A study of this remarkable medical phenomenon was recently published in the journal Neurocase: The Neural Basis of Cognition, and details how a 44-year-old business man utterly forgot his fear of spiders following the removal of part of his brain.
According to the study, the patient had been suffering from a rare condition called sarcoidosis, which can cause damage to the skin, lungs, and even the brain. Damage to his amygdala - the brain region associated with emotional reaction - in particular was somehow leading to severe and sudden seizures.
To combat this life-threatening condition, doctors felt it prudent to remove the damaged portion of his brain in a painstaking procedure.
Happily, the procedure went well, but soon after the operation the patient noticed two things. He had suddenly developed a remarkably unusual stomach-lurching reaction to music, and his irrational fear of spiders - a phobia he had lived with all his life - was no longer a problem.

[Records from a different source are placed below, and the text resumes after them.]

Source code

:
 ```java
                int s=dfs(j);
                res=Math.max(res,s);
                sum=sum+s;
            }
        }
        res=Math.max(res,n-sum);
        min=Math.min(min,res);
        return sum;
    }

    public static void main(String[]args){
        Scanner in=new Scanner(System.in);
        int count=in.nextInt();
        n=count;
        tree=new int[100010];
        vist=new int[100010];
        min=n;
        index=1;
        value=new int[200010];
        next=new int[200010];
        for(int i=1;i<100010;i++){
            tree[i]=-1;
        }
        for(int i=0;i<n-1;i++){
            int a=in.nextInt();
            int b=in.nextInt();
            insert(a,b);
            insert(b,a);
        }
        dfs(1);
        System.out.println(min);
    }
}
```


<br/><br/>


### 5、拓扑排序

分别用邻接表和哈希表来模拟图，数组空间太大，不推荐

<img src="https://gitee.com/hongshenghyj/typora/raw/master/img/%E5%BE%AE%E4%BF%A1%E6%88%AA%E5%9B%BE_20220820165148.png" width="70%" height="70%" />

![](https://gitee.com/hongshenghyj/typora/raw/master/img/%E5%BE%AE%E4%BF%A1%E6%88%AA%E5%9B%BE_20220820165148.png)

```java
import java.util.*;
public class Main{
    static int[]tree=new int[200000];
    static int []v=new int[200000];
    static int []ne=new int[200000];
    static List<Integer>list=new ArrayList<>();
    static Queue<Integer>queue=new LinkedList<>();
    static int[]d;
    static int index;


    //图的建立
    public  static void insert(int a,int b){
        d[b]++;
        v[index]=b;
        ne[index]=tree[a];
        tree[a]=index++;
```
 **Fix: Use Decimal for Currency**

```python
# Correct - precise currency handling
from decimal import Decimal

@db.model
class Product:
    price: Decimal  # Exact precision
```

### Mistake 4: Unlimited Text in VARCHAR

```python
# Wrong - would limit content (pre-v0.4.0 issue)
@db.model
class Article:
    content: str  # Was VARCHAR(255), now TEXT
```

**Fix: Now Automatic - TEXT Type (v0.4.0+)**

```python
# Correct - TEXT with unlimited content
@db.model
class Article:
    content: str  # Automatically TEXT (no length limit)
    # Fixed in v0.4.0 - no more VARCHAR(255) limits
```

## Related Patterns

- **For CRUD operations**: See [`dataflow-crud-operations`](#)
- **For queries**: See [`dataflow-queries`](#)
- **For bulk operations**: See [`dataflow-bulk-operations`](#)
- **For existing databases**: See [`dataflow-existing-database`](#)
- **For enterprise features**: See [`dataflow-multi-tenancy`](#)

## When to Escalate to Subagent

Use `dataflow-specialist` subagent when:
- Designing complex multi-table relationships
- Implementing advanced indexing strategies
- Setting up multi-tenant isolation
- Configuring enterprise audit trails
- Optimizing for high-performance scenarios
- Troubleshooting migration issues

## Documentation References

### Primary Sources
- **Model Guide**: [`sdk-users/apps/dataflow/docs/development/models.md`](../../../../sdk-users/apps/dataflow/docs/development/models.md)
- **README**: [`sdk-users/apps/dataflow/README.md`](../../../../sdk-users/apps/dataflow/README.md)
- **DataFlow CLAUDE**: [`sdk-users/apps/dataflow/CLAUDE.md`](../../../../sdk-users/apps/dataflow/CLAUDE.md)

According to the study, the reaction to music eventually abated, but his intense fear of spiders, called arachnophobia, never returned.
Nick Medford, of the Brighton and Sussex Medical School, observed the man for some time, running various tests, and eventually helped author the Neurocase study.
He told New Scientist that his observations led him to believe that the removal of part of his amygdala had inadvertently shaved away the part of his brain that sparks "quick and dirty panic responses" - that is, fear that cannot be reasoned with.
Unfortunately for Medford, the man's sole phobia was spiders, and he declined to undergo further testing. However, the researcher says he will have other opportunities to study this stunning phenomenon.
"It's not uncommon for people to have temporal lobe surgery for severe epilepsy," he explained. "And arachnophobia is supposed to be reasonably common. So we might be able to test people for that phobia, or any other kind, before and after surgery."